Monday, July 02, 2007

Sense Of Purpose

This past week I've been teaching my kids about Louis Braille. This always elicits questions about how blind people do certain things. I have been asked twice how blind people drive. This might not seem like such a bright question, but I suppose I should expect it since I have gone out of my way to explain to my students how blind people can do anything that you and I can do, they just have different ways of making it work.
Inevitably, the discussion turns to all the senses, and which ones could we do without. I have had about four times longer to think about this than my students, so here is what I think:
Sight - I have watched "The Miracle Worker" and I've always been impressed by the work that Anne Sullivan was able to do with Helen Keller, but here's the kicker: I watched those movies (both versions). With both eyes, albeit through prescription eyeglasses. The idea that I couldn't see whatever it is my son is excited about when he says, "Look at this," makes me shiver.
Hearing - Certainly there are a number of sounds that I could go without hearing for the rest of my life, but Beethoven's Pastoral Symphony is not one of them. The sounds of my family laughing, snoring, joking.
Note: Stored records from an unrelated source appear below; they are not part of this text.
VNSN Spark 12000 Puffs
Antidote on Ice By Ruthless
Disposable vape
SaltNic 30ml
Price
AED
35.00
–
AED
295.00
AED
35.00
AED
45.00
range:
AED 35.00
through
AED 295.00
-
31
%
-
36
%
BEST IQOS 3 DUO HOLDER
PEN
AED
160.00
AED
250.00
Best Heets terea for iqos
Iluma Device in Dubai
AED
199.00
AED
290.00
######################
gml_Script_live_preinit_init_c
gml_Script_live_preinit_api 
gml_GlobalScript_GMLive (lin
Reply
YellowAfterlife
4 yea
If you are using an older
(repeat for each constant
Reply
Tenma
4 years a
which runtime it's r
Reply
And the list just goes on and on. No thanks, I'll keep my ears.
Touch - At first, it seems like a pretty simple thing to let go, but the feeling of my wife's hand in mine or my son's forehead when he might have a fever aren't trivial bits at all. I don't need my sense of touch as much as I revel in it.
Smell - My mother has not smelled anything for decades. The way she has adapted and survived in a world full of odors has always been mildly inspirational to me. Like sounds, there are plenty of stinky things out there that I could be happy to avoid automatically, but then the smell of a wood fire, or an ocean breeze, or melting chocolate - well, it's that list thing again.
Taste - Now I'm at the end of the traditional list, and I guess I have to pick something, so I'll have to let flavors go. This would be painful for me because there are so many things out there that I have enjoyed tasting for all these years. But this one is more practical. I could still smell them, so I wouldn't be able to relish them in my mouth. Considering the number of foods that I avoid because of my finicky tastes, my family would be happy to be able to move me past this. I would probably eat better as a result.
This is a decision I have not come to lightly. I fully expect the Sense Police (Senses Takers?) to be at my door later this evening - hopefully after I have finished my dinner.

1 comment:

Anonymous said...

We all know that you eat things because they fit in your mouth whole, not because they taste good. So giving up your sense of taste would probably be OK. But alas...never again to savor the flavor of a shovelful of pickle relish, and only to feel its slimy chunky greenness oozing down one's gullet. 'Twould be tragic indeed.